Problem details ->
Your task is to copy every line of the entries that contains "Partnerships".
————————
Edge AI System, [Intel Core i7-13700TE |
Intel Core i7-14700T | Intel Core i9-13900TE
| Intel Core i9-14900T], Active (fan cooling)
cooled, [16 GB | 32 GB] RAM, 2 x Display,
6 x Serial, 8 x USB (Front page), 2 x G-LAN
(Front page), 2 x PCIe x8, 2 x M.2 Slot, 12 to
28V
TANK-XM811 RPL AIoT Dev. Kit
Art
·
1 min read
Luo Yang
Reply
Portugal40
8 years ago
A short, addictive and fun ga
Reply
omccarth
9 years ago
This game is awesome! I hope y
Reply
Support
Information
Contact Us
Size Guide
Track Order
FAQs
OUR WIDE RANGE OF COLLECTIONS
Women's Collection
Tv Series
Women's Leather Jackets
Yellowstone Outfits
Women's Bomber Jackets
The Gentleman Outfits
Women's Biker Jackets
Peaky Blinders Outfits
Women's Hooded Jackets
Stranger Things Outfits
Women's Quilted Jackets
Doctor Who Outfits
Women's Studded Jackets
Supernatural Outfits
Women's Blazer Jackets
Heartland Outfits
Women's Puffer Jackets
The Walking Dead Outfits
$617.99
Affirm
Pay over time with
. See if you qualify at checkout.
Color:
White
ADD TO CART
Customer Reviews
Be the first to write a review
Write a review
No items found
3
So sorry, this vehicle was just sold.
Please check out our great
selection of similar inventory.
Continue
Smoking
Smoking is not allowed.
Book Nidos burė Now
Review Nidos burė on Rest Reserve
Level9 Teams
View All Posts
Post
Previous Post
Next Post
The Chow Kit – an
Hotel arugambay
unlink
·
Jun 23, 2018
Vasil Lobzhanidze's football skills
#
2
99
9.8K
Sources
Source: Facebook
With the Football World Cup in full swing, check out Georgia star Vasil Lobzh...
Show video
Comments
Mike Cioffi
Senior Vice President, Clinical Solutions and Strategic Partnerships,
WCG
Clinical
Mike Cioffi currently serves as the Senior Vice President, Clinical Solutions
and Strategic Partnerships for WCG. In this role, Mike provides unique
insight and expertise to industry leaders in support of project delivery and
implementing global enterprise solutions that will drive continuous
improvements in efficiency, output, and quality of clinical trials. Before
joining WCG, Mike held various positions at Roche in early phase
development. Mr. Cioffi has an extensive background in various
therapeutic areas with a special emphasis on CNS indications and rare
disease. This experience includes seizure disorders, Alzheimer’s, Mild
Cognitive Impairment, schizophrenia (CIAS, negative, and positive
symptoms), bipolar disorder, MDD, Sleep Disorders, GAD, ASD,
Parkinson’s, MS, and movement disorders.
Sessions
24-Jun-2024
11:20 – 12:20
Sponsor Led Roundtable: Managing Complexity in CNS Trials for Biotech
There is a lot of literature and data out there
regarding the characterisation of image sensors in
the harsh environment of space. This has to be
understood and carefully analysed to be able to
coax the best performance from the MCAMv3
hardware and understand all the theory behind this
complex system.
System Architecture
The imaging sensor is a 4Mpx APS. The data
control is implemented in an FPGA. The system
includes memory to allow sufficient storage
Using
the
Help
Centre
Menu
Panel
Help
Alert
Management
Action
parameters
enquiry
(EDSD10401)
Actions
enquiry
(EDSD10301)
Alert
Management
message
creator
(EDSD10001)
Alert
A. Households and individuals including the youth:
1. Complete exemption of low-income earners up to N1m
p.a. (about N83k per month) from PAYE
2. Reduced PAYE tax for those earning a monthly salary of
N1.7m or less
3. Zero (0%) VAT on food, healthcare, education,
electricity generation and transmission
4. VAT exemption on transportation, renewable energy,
————————
Answer to this exercise ->
Senior Vice President, Clinical Solutions and Strategic Partnerships,
and Strategic Partnerships for WCG. In this role, Mike provides unique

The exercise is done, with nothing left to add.